Eugene Fama, who believes share prices reflect all the available information, shared this year's Nobel Prize in Economics with Robert Shiller, who in contrast believes greed, fear and animal spirits drive markets and cause bubbles. Looking at the media love affair with Xero, I'm with Shiller.
Xero has a fantastic product. The business has 150,000 customers and $40 million a year in revenue, but it loses money. Its board says that if it prevails it will become the dominant market provider. There are precedents such as Microsoft, Google and Trade Me, where a natural monopoly evolved and made shareholders rich.
But at more than $3 billion, the market has priced Xero as if it has already reached those elevated heights. It hasn't and it might not.

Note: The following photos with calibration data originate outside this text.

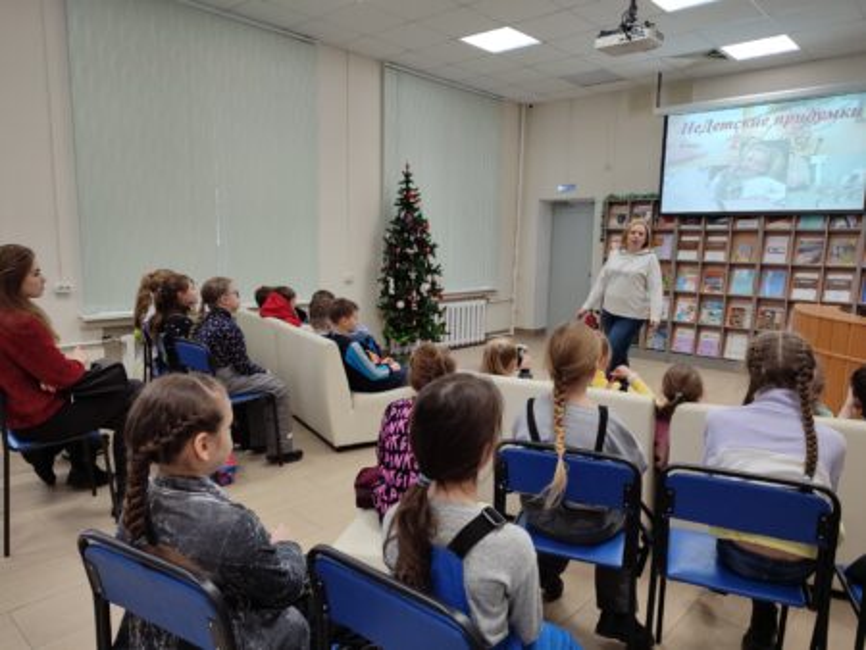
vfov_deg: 56.9
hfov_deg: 71.6
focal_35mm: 24
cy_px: 325
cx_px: 433
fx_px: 601
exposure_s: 1/33
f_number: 1.89
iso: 63
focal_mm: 5.89
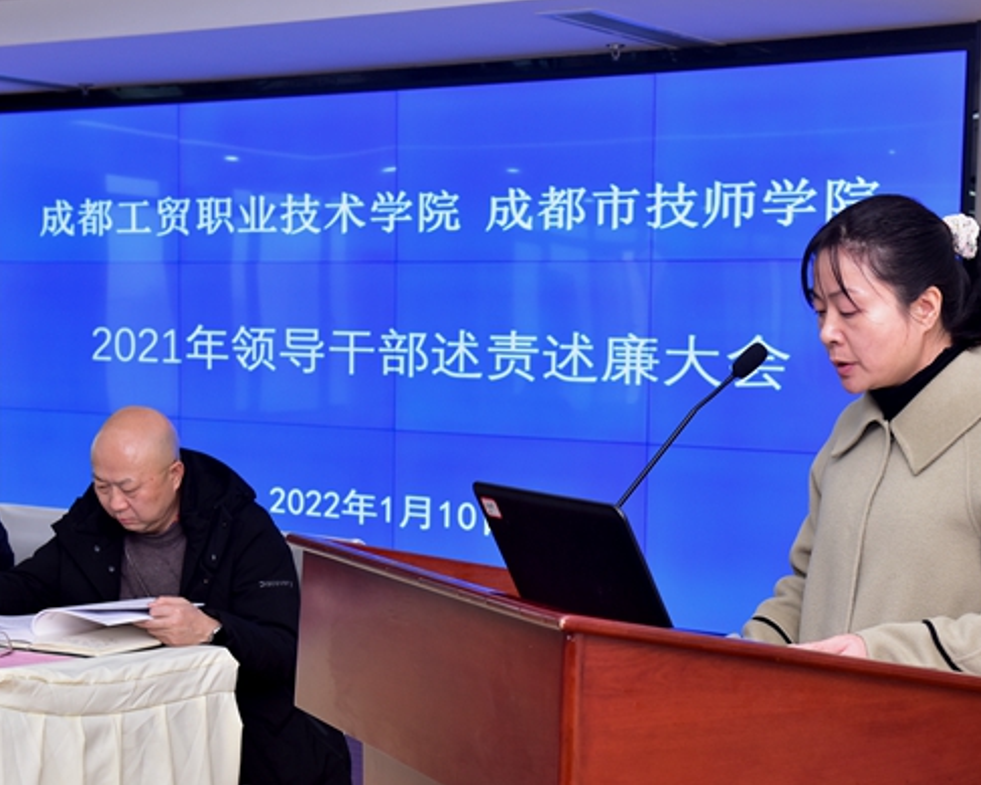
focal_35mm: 68
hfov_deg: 27.8
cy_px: 491
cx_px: 600
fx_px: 1975
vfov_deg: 22.4
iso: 800
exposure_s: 1/60
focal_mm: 44
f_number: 6.3
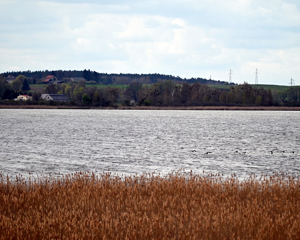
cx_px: 180
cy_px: 120
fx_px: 3010
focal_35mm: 339
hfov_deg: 5.7
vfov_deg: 4.6
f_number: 5.6
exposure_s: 1/1000
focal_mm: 300
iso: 180
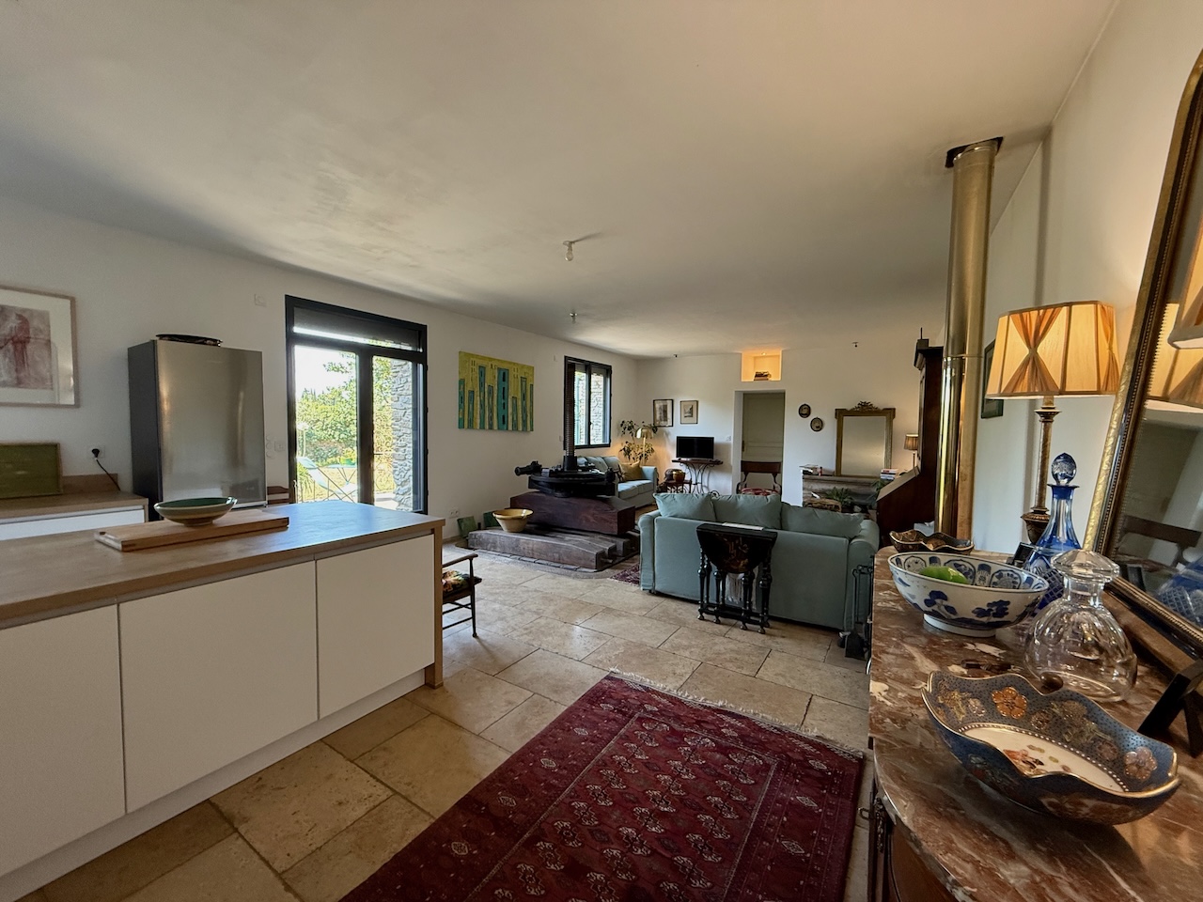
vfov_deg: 85.7
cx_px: 602
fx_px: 487
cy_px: 451
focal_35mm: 14
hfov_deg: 102.1
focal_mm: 2.22
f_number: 2.2
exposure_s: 1/99
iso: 320
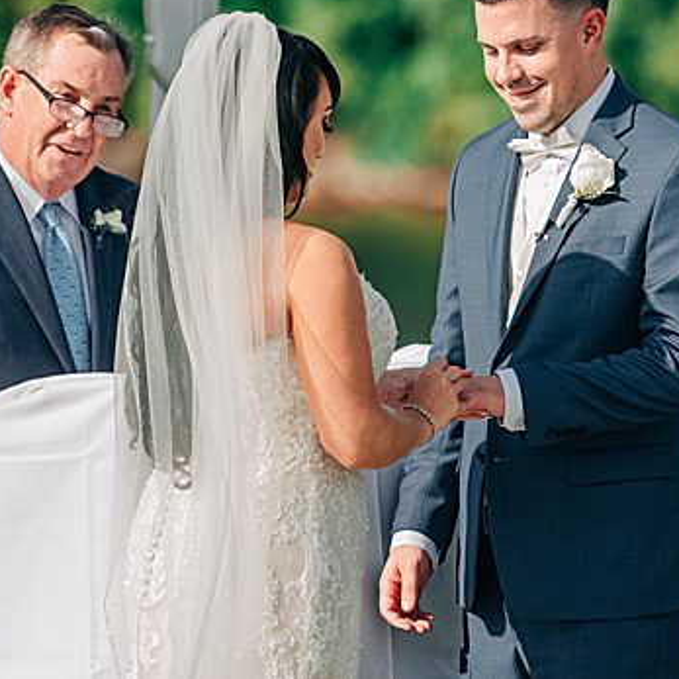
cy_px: 68
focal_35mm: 461
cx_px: 524
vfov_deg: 3.8
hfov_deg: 3.8
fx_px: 10231
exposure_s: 1/6400
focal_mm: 200
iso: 400
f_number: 2.8
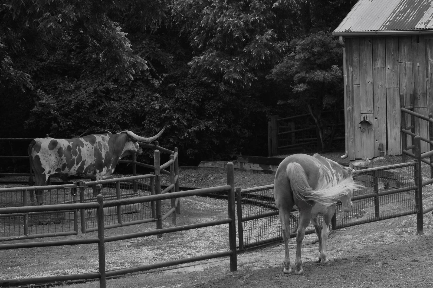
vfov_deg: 13.0
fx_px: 1261
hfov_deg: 19.5
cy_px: 144
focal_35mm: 105
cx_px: 216
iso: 400
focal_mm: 70
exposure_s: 1/200
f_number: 10
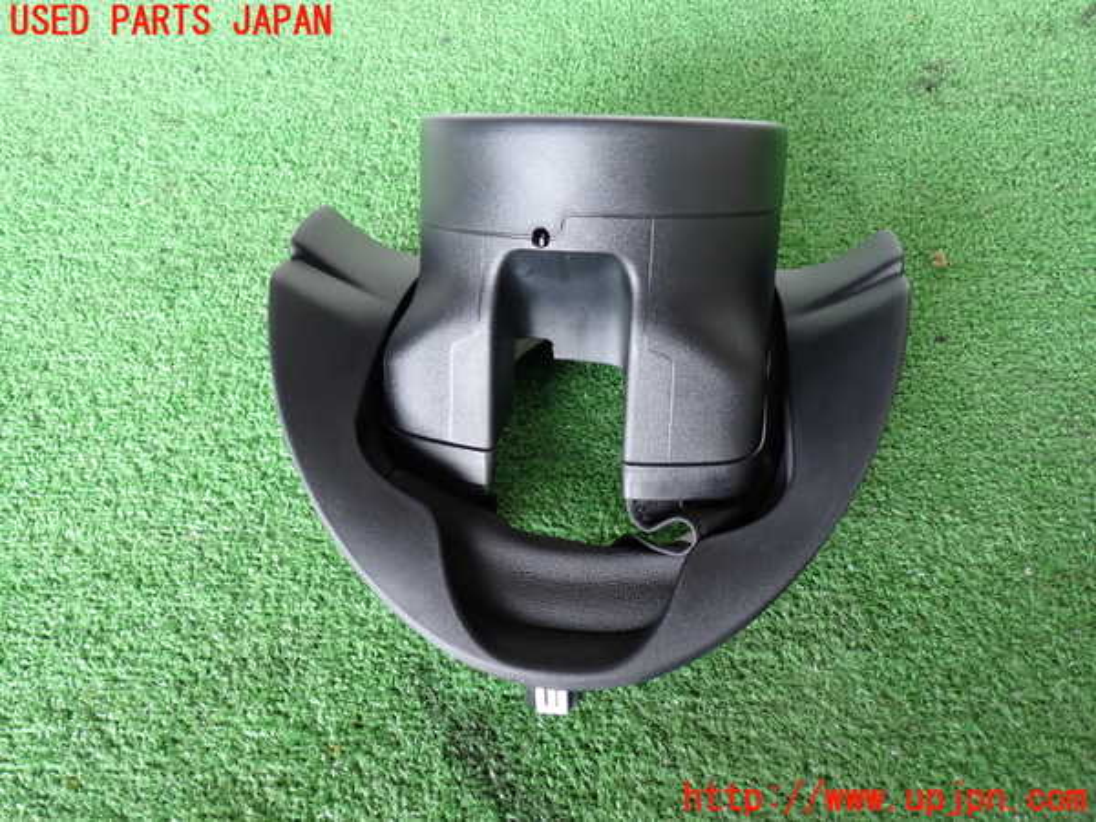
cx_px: 548
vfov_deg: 46.8
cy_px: 411
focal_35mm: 30
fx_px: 950
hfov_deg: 60.0
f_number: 2.3
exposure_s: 1/30
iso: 200
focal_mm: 5.4
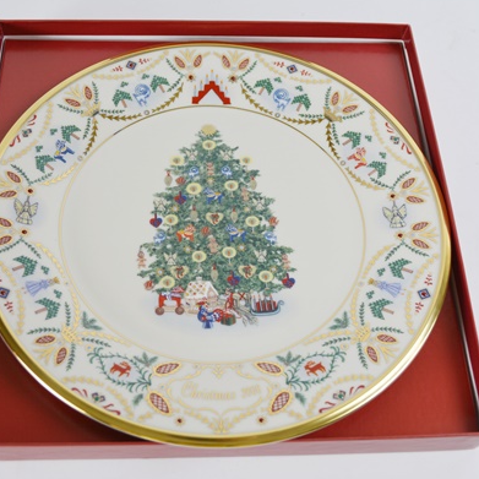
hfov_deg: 36.0
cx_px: 216
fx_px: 736
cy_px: 236
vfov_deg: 36.1
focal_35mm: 47
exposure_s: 1/125
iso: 280
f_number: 5.6
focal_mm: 24
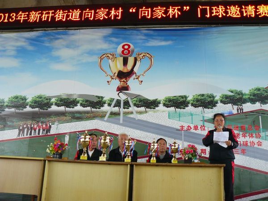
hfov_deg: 51.4
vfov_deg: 39.7
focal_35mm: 36
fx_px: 279
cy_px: 100
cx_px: 134
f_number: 2.8
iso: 100
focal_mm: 6
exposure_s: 1/8
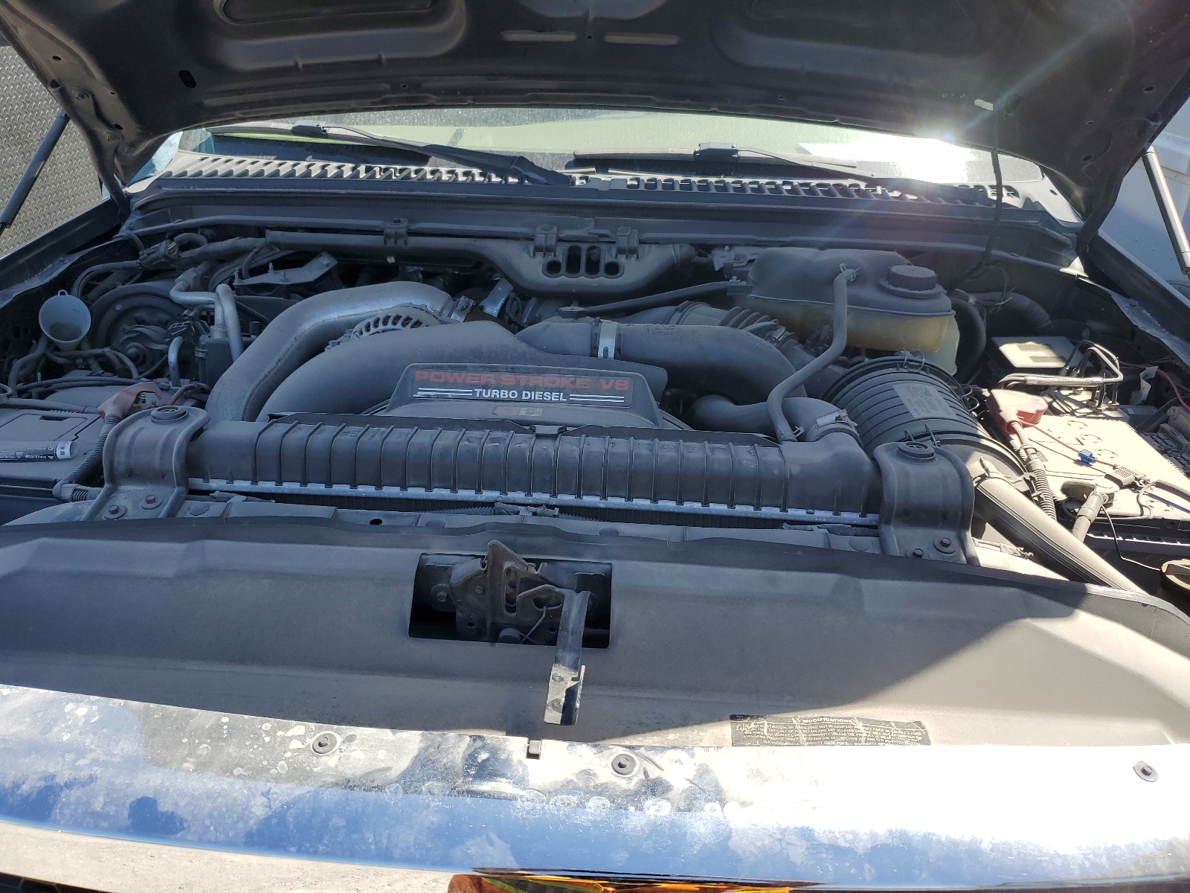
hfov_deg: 67.3
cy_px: 446
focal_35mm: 26
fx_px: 894
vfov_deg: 53.1
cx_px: 595
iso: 50
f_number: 1.5
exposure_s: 1/1429
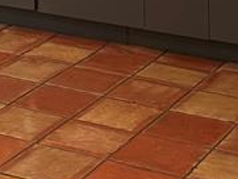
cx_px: 1
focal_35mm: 136
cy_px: -229
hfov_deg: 14.3
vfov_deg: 9.8
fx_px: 936
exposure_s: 1/120
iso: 200
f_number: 1.78
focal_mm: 6.86
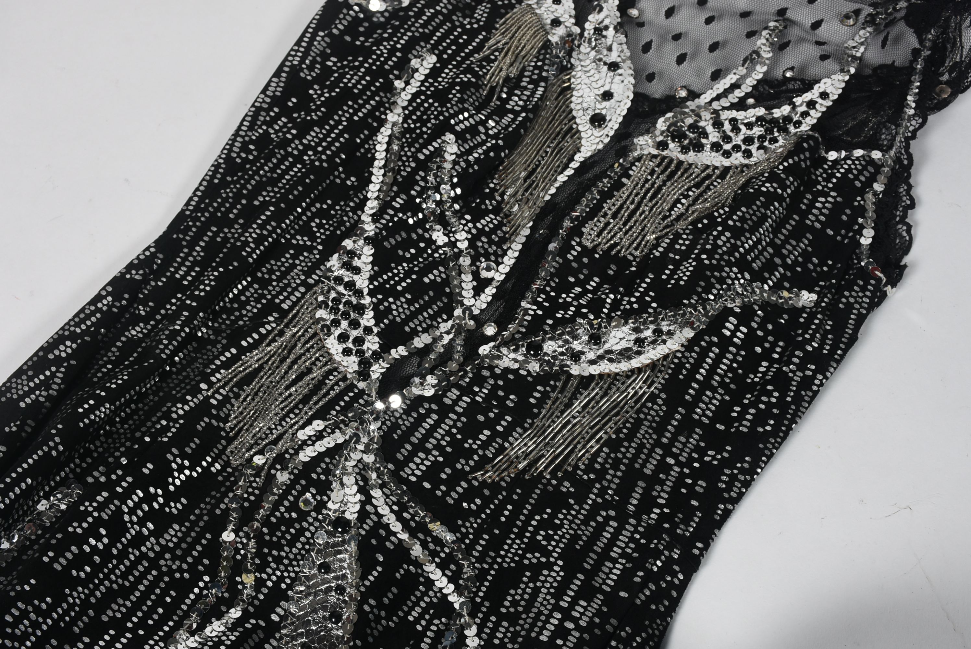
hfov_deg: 35.0
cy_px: 324
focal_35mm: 57
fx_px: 1539
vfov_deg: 23.8
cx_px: 486
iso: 200
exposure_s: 1/125
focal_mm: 38
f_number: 10
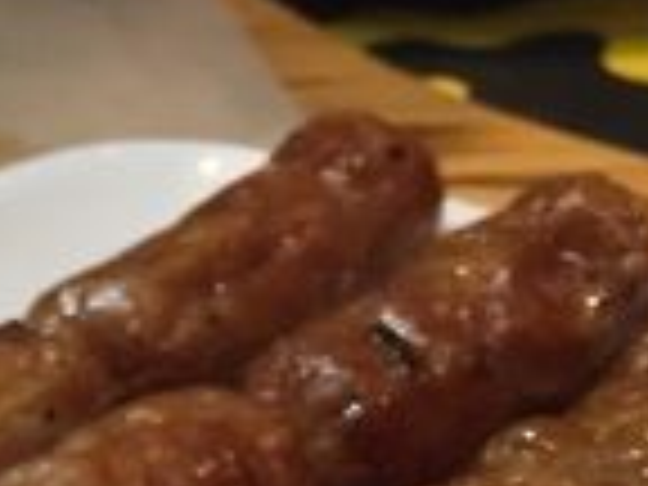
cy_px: 997
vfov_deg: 9.7
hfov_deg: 12.9
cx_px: -459
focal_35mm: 141
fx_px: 2639
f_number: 2.2
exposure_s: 1/33
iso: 50
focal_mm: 4.15
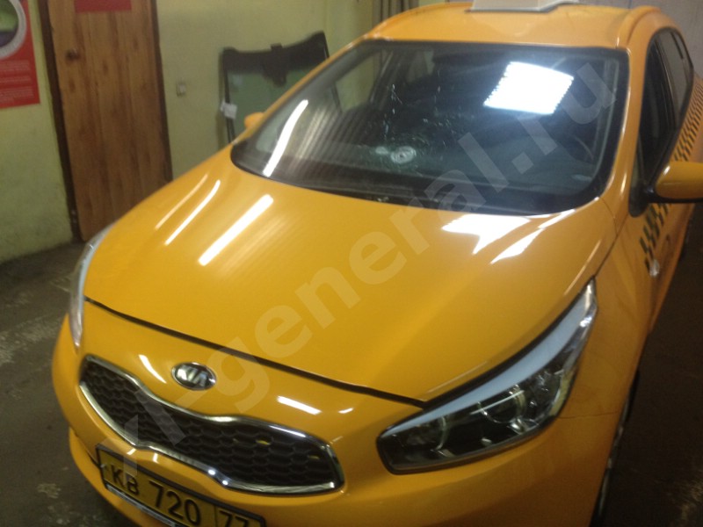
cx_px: 352
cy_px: 264
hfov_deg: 52.6
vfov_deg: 40.7
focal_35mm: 35
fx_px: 711
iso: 200
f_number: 2.4
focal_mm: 4.28
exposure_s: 1/20
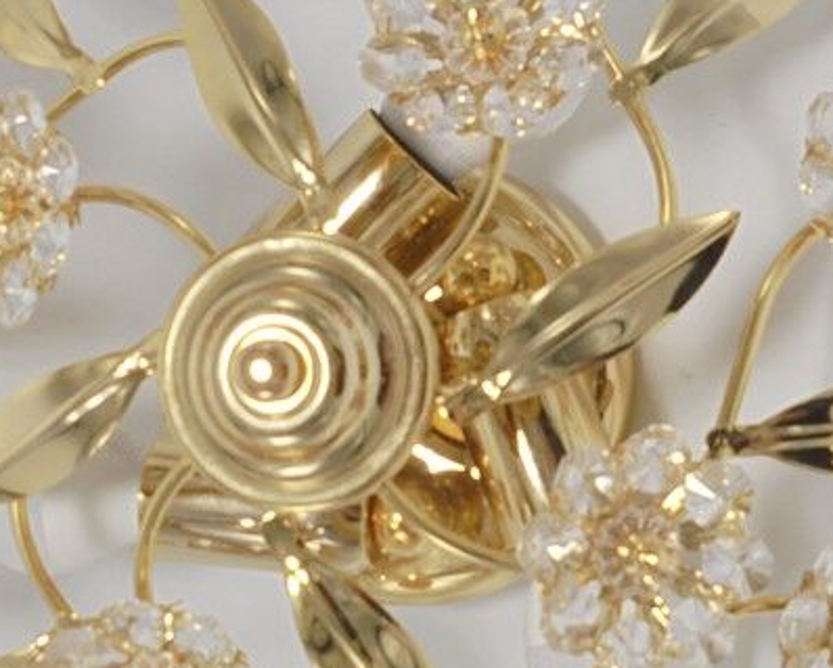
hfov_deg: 25.4
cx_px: 463
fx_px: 1850
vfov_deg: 20.4
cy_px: 399
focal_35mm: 75
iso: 100
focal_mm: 6.1
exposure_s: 1/60
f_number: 4
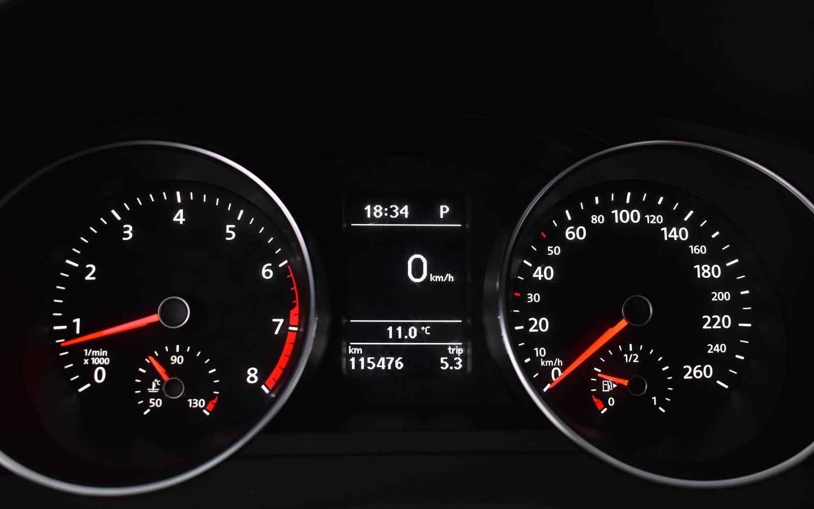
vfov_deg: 35.8
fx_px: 788
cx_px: 408
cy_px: 272
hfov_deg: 54.6
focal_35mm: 36
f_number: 3.8
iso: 1400
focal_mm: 23
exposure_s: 1/40
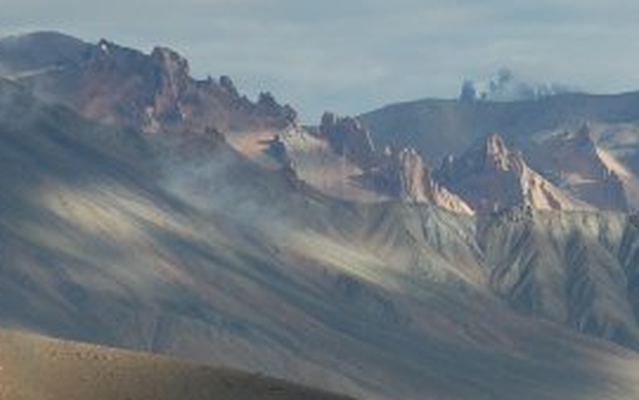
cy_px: 93
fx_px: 10982
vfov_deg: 2.1
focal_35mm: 630
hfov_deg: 3.3
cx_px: 816
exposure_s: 1/250
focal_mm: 155
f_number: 9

Products such as Microsoft Exchange increase their utility the more users they acquire, but is this true of accounting software? I think it is more like Microsoft Explorer, a program that works well but if I am the only person who uses Chrome I am not disadvantaged by my isolation. The business has $45 million in costs compared to $37 million in customer revenue. But unless they can get more customers they will be unable to sustain their overheads without drastic changes.
Xero is aiming for the stars, passing first through the cloud. Early investors have done well but what is driving the current frenzy? Is it a cold rational expectation of future growth, or greed and animal spirits? By contrast, Meridian Energy is a stable business that last year made $295 million after tax and has $6 billion in fixed assets. It has been valued at $4 billion.